The Minnesota Senate Rules and Administration Committee has given the green light to a marijuana legalization bill, bringing the state one step closer to legalizing cannabis. Sen. Lindsey Port (D) authored the legislation, which now has only two more committees to clear before reaching the Senate floor. This development comes just a week after the House companion version, sponsored by Rep.

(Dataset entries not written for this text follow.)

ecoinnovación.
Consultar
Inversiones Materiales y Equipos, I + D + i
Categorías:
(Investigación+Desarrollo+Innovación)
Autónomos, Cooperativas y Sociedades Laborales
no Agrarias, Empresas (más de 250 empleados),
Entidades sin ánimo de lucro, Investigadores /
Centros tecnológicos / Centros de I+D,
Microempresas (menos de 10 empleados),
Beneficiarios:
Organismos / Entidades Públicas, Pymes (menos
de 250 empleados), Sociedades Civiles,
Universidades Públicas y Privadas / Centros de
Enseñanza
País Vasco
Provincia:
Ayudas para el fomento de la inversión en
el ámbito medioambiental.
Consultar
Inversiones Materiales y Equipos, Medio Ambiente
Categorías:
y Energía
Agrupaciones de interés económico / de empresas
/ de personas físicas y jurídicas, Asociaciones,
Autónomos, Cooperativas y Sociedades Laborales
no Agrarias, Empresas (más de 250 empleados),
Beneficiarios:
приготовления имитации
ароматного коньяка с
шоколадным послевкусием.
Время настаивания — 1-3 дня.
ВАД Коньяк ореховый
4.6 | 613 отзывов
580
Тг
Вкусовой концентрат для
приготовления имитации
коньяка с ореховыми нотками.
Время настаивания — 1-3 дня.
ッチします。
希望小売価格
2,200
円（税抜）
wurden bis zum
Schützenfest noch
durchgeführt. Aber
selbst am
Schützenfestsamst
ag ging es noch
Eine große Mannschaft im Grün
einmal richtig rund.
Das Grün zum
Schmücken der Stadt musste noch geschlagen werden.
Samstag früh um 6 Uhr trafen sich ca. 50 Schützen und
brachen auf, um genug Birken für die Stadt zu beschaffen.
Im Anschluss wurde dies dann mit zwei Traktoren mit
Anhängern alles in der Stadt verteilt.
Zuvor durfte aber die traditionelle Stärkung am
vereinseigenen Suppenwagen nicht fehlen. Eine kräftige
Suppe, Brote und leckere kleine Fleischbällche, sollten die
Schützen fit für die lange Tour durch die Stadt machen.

Zack Stephenson (D), advanced through its 14th committee.
Port stated, “We have been thoughtful and methodical on our work on this legislation—and we’re being diligent and including all stakeholders as we craft this legislation.” Both the Senate and House bills have undergone numerous amendments throughout the process, with lawmakers incorporating public feedback, revising tax structures, and refining language to establish a well-regulated Minnesota cannabis market.
The comprehensive substitute, primarily addressing concerns from industry stakeholders operating under last year’s low-THC edibles law, was adopted by a Senate panel in March. The House bill underwent major revisions in committee, adopting a series of amendments to better align the two versions. However, a bicameral conference committee will likely need to convene to address outstanding differences once the full House and Senate act on their respective versions.
Democratic-Farmer-Labor (DFL) party officials are confident that marijuana legalization in Minnesota will be enacted swiftly following the extensive committee consideration, given that they hold majorities in both the House and Senate, as well as control over the governorship. In January, Gov. Tim Walz (D) released his biennial budget request, which included proposed funding for marijuana legalization and expungements, and estimated millions of dollars in cannabis tax revenue for the state after the reform is enacted.
The advancing legislation is based on the 2021 House-passed bill from former Majority Leader Ryan Winkler (D), who currently serves as campaign chairman of the advocacy coalition MN is Ready. The governor has called on supporters to join lawmakers and the administration in pushing for marijuana legalization in Minnesota this session and circulated an email blast in January encouraging people to sign a petition supporting the reform.
The revised bills share many similarities with Winkler’s legislation, though some key changes include a new license category for businesses selling “lower-potency edible products,” reduced regulatory requirements for those licensees, and allowing on-site consumption for businesses with a liquor license.
The Senate bill’s next stop is the Taxes Committee, while the House version is heading to the Ways and Means Committee. The revised marijuana legalization bills, HF 100 and SF 73, outline the main components of cannabis reform in Minnesota, such as permitting adults 21 and older to purchase up to two ounces of cannabis, cultivate up to eight plants, and possess up to two ounces in a public place and up to five pounds in a private dwelling. Other provisions include promoting social equity, automatically expunging prior marijuana records, permitting on-site consumption, and taxing retail cannabis sales at eight percent.